__ASSIGNMENT__. Please output the data below exactly as given, starting at its first line and stopping after the line that contains "Linux provides a".

Segment Start: DATA IN THIS EXERCISE

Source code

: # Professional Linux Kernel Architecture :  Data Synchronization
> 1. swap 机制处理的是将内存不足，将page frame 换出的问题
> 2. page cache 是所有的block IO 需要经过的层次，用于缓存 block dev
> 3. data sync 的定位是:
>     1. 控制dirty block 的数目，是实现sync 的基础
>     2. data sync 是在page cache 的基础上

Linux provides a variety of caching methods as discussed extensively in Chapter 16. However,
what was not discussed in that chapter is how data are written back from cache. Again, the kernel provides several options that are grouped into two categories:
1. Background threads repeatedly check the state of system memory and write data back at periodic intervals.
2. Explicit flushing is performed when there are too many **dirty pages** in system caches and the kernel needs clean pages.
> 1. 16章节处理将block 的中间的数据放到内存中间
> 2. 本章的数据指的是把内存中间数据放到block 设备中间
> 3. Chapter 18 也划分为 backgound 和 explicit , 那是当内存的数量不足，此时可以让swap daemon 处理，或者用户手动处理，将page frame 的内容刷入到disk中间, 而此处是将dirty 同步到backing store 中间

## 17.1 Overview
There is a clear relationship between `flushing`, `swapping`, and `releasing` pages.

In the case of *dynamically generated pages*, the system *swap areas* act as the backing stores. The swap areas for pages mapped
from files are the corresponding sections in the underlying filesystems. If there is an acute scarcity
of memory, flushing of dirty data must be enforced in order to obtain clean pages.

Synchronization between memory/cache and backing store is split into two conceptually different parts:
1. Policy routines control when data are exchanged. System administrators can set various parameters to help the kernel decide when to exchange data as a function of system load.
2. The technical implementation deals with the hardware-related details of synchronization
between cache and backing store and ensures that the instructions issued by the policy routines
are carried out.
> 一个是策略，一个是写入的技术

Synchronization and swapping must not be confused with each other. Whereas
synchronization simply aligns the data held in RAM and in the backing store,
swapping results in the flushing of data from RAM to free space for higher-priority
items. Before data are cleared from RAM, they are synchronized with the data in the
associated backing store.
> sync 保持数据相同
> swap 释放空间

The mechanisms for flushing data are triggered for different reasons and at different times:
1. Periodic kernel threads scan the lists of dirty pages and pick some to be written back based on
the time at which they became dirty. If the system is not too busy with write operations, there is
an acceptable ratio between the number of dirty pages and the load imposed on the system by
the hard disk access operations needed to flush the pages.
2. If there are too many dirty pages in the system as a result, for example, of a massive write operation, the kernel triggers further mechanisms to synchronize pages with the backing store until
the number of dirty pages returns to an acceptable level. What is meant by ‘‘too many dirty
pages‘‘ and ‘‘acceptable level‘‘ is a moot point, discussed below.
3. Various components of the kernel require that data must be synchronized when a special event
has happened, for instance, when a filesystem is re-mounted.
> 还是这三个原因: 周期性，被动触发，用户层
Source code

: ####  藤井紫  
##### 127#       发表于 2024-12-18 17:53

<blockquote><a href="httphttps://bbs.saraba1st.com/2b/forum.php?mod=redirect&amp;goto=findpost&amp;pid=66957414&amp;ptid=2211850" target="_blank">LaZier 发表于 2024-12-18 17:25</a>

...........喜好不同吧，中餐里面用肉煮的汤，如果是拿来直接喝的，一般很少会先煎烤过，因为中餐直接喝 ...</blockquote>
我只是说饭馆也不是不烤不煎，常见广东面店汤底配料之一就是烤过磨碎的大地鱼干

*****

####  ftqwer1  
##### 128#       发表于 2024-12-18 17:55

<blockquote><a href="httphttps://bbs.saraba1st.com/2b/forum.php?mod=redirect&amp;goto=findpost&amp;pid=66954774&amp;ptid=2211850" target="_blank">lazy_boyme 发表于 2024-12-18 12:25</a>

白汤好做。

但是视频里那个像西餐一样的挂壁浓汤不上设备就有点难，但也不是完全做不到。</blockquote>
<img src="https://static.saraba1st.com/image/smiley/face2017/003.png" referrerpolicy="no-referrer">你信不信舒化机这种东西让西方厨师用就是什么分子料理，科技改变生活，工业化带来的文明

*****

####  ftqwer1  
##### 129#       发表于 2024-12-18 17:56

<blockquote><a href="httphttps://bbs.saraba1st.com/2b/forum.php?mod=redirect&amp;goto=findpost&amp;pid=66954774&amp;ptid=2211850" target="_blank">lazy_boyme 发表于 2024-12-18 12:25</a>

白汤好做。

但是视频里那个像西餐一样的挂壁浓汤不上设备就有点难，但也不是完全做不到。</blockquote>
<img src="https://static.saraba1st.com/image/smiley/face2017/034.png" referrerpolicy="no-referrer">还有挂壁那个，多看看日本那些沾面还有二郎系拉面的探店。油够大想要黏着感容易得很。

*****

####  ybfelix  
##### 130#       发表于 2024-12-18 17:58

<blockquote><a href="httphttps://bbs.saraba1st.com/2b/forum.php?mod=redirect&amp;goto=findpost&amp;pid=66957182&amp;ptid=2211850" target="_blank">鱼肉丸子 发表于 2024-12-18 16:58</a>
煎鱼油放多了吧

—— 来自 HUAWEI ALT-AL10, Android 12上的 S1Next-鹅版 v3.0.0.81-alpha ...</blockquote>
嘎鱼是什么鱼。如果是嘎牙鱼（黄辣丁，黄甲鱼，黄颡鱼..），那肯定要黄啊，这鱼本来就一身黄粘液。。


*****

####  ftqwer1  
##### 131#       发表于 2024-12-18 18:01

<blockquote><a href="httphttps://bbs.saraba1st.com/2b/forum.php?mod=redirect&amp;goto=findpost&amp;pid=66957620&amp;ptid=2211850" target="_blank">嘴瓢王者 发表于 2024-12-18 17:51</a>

Segment End: DATA IN THIS EXERCISE

__ANSWER FOR THE TASK__.
Source code

: # Professional Linux Kernel Architecture :  Data Synchronization
> 1. swap 机制处理的是将内存不足，将page frame 换出的问题
> 2. page cache 是所有的block IO 需要经过的层次，用于缓存 block dev
> 3. data sync 的定位是:
>     1. 控制dirty block 的数目，是实现sync 的基础
>     2. data sync 是在page cache 的基础上

Linux provides a variety of caching methods as discussed extensively in Chapter 16. However,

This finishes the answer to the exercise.